Problem.
Could you report every line from the entries that includes the word "lines"?

Data to use.
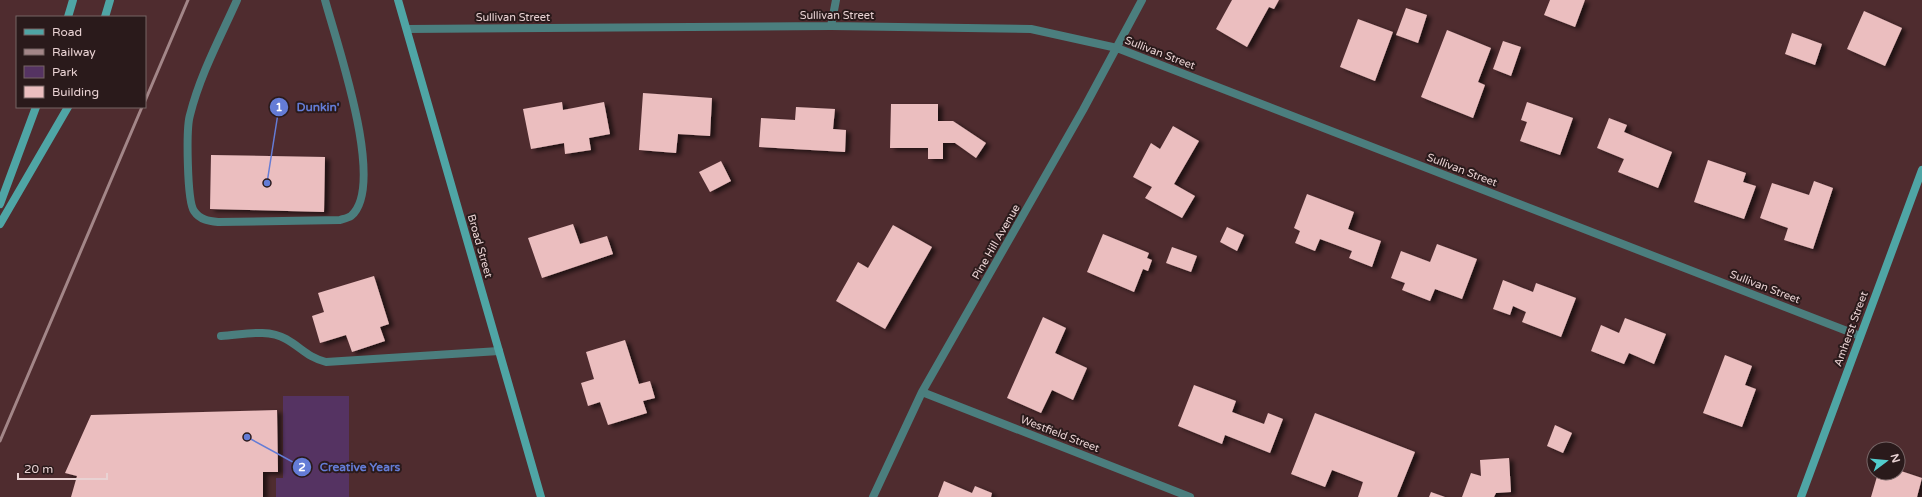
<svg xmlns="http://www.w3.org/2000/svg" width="1922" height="497" font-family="'Varela Round',sans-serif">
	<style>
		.green { fill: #553362 }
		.building { fill: #ebbebf; filter: url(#shadow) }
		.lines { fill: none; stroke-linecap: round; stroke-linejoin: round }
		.lane { stroke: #4b7e7e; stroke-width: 8 }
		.street { stroke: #4b7e7e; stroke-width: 8 }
		.secondary { stroke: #4fa5a5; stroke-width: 8 }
		.rail { stroke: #a38688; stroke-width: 3 }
		.labels { text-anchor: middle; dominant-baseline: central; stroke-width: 4; stroke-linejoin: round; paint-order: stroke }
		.street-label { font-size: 11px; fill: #e9d2d3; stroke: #2a1a1b }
		.leader { fill: none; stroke: #647cd6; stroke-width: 1.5 }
		.callout-dot { fill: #647cd6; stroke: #2a1a1b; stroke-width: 1.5 }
		.mark-label { font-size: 12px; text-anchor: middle; font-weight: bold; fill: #fff }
		.callout-label { font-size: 12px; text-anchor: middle; font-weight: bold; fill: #647cd6; stroke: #2a1a1b; stroke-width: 4; stroke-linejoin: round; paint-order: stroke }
	</style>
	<defs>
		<filter id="shadow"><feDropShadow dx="4.5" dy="2.5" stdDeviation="2" flood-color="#0009"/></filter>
	</defs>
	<rect width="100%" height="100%" fill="#4f2c2f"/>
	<path class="green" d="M283,396H349V497H276V478H283Z"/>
	<path class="building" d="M1232,0H1279L1274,9L1269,7L1247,47L1216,29Z
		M1550,0H1585L1575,27L1544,15Z
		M1406,8L1427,15L1418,43L1396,35Z
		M1864,11L1902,28L1885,66L1847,49Z
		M1358,19L1393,32L1375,81L1340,67Z
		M1447,30L1491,48L1478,82L1485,85L1473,118L1421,97Z
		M1792,33L1822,44L1815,65L1785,54Z
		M1503,41L1521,47L1511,76L1493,69Z
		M643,93L712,98L710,136L678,134L676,153L639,150Z
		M562,102L563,110L604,102L610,134L589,138L591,150L565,154L564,143L531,149L523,109Z
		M1527,102L1573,118L1560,155L1520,141L1527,122L1521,120Z
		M891,104H938V121H953L986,143L976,158L955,143H943V159H928V148H890Z
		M796,107L835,109L833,129L846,130L845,152L759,147L761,118L795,120Z
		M1609,118L1627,125L1624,132L1672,152L1658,188L1618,172L1624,159L1597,148Z
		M1173,126L1199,141L1174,184L1195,196L1182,218L1145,198L1152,187L1133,177L1151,143L1160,149Z
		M211,155L325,157L324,212L210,209Z
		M1708,160L1746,173L1743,182L1756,186L1744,219L1694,202Z
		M721,161L731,181L710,192L699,172Z
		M1814,181L1833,188L1813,249L1784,240L1788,228L1760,218L1772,183L1809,195Z
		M1307,194L1354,212L1348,229L1381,241L1372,267L1349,258L1352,251L1320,239L1315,251L1295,243L1300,231L1294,228Z
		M573,224L580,244L607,236L613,254L542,278L528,238Z
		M893,225L932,247L885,329L836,301L858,262L868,268Z
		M1227,227L1244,235L1237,251L1220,242Z
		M1103,234L1149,253L1147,258L1152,260L1148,271L1143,269L1134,292L1087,272Z
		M1437,244L1477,259L1462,299L1435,289L1430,301L1402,290L1405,283L1391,278L1401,251L1430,262Z
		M1172,247L1197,256L1191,272L1166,263Z
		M374,276L389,324L380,327L385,341L352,352L346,335L320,343L312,316L324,312L318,293Z
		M1503,280L1533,292L1536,283L1576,298L1561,337L1522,322L1526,312L1513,306L1510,315L1493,309Z
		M1043,317L1066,328L1055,353L1087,368L1073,400L1052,390L1041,413L1007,398Z
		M1625,318L1666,334L1654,364L1629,353L1624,364L1591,351L1601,325L1619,333Z
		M625,340L639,384L650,381L655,398L643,401L647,413L608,425L600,402L588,406L581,383L594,379L586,352Z
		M1725,355L1752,366L1745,385L1756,389L1742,427L1703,413Z
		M1194,385L1236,401L1232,412L1264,424L1268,413L1283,419L1270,453L1225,435L1222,444L1178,426Z
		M277,410L278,472H263V497H71L77,476L65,473L91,415Z
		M1315,413L1415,452L1397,497H1358L1363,482L1332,470L1325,487L1291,474Z
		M1555,425L1572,433L1563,453L1547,446Z
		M1509,458L1511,492L1496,493L1494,497H1462L1471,473L1481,476L1480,460Z
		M1898,470L1922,478L1917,497H1871L1878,473H1898Z
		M944,481L972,493L975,486L992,493L991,497H938Z
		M1431,492L1445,497H1429Z"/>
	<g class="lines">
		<path class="lane" d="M237,0C220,38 200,75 190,115C186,128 187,201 194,211C200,220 209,221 218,222L340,220C343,219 348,218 351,216C387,186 336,41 325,0
			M221,336C242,335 267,328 286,339C302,348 307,357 326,362L499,351"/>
		<path class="street" d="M831,26L836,0
			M407,29L831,26L1031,29L1117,48L1860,336
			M922,392L1190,497
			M873,497L922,392L1083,110L1142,0"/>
		<path class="secondary" d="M398,0L541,497
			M68,17L73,0
			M105,17L110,0
			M0,204L36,107
			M0,224L68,107
			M1801,497L1922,170"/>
		<path class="rail" d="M145,101L188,0
			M0,441L142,107"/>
	</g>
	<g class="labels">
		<g class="street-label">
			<text x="837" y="15">Sullivan Street</text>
			<text x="513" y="17">Sullivan Street</text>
			<text transform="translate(1160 53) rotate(21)">Sullivan Street</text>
			<text transform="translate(1462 170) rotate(21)">Sullivan Street</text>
			<text transform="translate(996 242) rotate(-60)">Pine Hill Avenue</text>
			<text transform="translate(480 246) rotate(74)">Broad Street</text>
			<text transform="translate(1765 287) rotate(21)">Sullivan Street</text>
			<text transform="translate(1851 329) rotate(-70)">Amherst Street</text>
			<text transform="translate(1060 434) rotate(21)">Westfield Street</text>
		</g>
	</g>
	<path class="leader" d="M267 183L279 107M247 437L302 467"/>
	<g class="callout-dot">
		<circle cx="267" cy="183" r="4"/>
		<circle cx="247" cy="437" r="4"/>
		<circle cx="279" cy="107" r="10"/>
		<circle cx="302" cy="467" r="10"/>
	</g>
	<g class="mark-label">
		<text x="279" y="111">1</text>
		<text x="302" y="471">2</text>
	</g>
	<g class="callout-label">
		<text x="318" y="111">Dunkin'</text>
		<text x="360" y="471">Creative Years</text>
	</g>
	<rect x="16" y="16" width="130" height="92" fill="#2a1a1b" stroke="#766465"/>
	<rect x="24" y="29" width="20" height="6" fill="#4fa5a5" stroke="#766465"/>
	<text x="52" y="36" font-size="12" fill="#e9d2d3">Road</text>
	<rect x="24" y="49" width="20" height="6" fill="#a38688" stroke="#766465"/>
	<text x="52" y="56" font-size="12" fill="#e9d2d3">Railway</text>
	<rect x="24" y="66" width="20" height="12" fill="#553362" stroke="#766465"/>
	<text x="52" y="76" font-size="12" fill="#e9d2d3">Park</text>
	<rect x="24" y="86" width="20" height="12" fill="#ebbebf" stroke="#766465"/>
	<text x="52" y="96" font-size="12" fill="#e9d2d3">Building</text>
	<g transform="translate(1886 461) rotate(74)"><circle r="19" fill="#2a1a1b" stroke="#766465"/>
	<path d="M0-3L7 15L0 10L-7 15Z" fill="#52cdcd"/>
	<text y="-6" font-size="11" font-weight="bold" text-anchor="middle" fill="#e9d2d3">N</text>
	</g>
	<path d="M18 473v6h89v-6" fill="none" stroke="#e9d2d3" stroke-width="2"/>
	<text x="24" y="473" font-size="12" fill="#e9d2d3" stroke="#2a1a1b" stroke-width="3" paint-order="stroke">20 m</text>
</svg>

Response to the exercise.
		.lines { fill: none; stroke-linecap: round; stroke-linejoin: round }
	<g class="lines">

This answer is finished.